::: Trecho do documento

PS: Esta é uma realidade. É uma questão da capacidade de oferta oportuna em determinado momento mas parece que está a merecer alguma atenção. Se forem a Kimbata, no município do Maquela do Zombo, vão encontrar meninos a serem atendidos do nosso lado. É o que temos de continuar a fazer.
Pensamos que a única saída para aquela zona passa por alargar a rede de ensino, de forma que os alunos possam ter a oportunidade de serem atendidos o mais próximo possível das suas residências. No momento de investir é importante que se definam prioridades. Não se pode montar uma escola onde não há uma cobertura educativa que justifique a funcionalidade da instituição.
Por exemplo, não se justifica construir uma escola com capacidade para 120 alunos, enquanto que na comunidade existem apenas 50. Então é preciso encontrar outras fórmulas que possam permitir a concentração num determinado local, que permita que as pessoas possam se movimentar para aquele ponto e proporcionar a educação com qualidade aos meninos. Este ponto pode não estar na fronteira. Mas pode estar numa zona próxima que permita a mobilidade das crianças e dos jovens para terem acesso à formação. Como também podemos resolver o problema montando um sistema de transporte público. Discutimos com o Ministério dos Transportes e foi concebido um programa de transporte escolar para permitir que haja mobilidade das crianças na zona rural. O sistema, infelizmente, não foi implementado. Os mesmos autocarros estão a ser utilizados para o transporte público, quando foram adquiridos para assegurar o transporte escolar.
Sector da Saúde está com défice de especialistas
JA: Tal como na Educação, há quem também se dirija à RDC para tratamento médico?

::::::

Tarefa 1:
Troque "meninos" por "crianças" na entrevista sobre o ensino na fronteira e escreva de novo a parte que começa em "PS: Esta é uma" e vai até "continuar a fazer.".
Tarefa 2:
Quais são todos os nomes próprios de lugares que aparecem na entrevista?
Tarefa 3:
Escreva a parte seguinte da entrevista sobre o ensino e a saúde na fronteira, começando logo depois da última frase.
A listagem não tem nenhum papel aqui.

::: Entradas fornecidas

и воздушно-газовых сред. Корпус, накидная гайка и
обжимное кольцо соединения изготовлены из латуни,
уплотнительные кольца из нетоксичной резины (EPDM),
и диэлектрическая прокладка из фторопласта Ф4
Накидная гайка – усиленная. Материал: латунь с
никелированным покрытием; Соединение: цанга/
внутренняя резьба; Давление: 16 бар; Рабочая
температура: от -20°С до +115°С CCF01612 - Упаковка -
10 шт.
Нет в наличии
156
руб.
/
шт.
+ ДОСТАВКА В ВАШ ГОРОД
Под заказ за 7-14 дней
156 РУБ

::::::

Resposta 1:
PS: Esta é uma realidade. É uma questão da capacidade de oferta oportuna em determinado momento mas parece que está a merecer alguma atenção. Se forem a Kimbata, no município do Maquela do Zombo, vão encontrar crianças a serem atendidos do nosso lado. É o que temos de continuar a fazer.

Resposta 2:
Kimbata, Maquela do Zombo, RDC

Resposta 3:
PS: É preciso reconhecer que temos ainda um défice de especialistas. Na verdade, quando temos um problema de saúde que requer uma intervenção mais especializada, se não tivermos solução localmente, a tendência é procurar estes serviços na RDC. É o que se tem registado. Mas os programas de saúde concebidos começam a dar um sinal positivo. Foram montados dois grandes hospitais municipais no Maquela do Zombo e no Quimbele. E com isso, nos últimos dias, o fluxo de pessoas para a RDC, a partir daquele ponto, diminuiu. Os nossos irmãos do outro lado estão também agora a recorrer aos nossos serviços sanitários. Com isso, fica demonstrado que a vontade política da governação dá sinais para reverter esta situação. Sabemos que não é uma situação que se resolve de uma só vez. Como já referi, há determinadas especialidades que ainda não dispomos. É importante também lembrar que a deslocação à RDC acaba por ser um problema cultural. Não podemos ignorar, pois o cidadão do Uíge e do Zaire e até das Lundas se sentem próximos da RDC devido a laços históricos. Os cidadãos das referidas províncias, se forem à RDC, facilmente interagem com a equipa médica na sua língua materna. Por isso, tem sido um factor de atracção. Há, também, a facilidade de se encontrar com um familiar que o acolhe em sua residência. São vários factores que podem influenciar a ida destas pessoas à RDC.
JA: Em termos de unidades sanitárias, como o Uíge está servido?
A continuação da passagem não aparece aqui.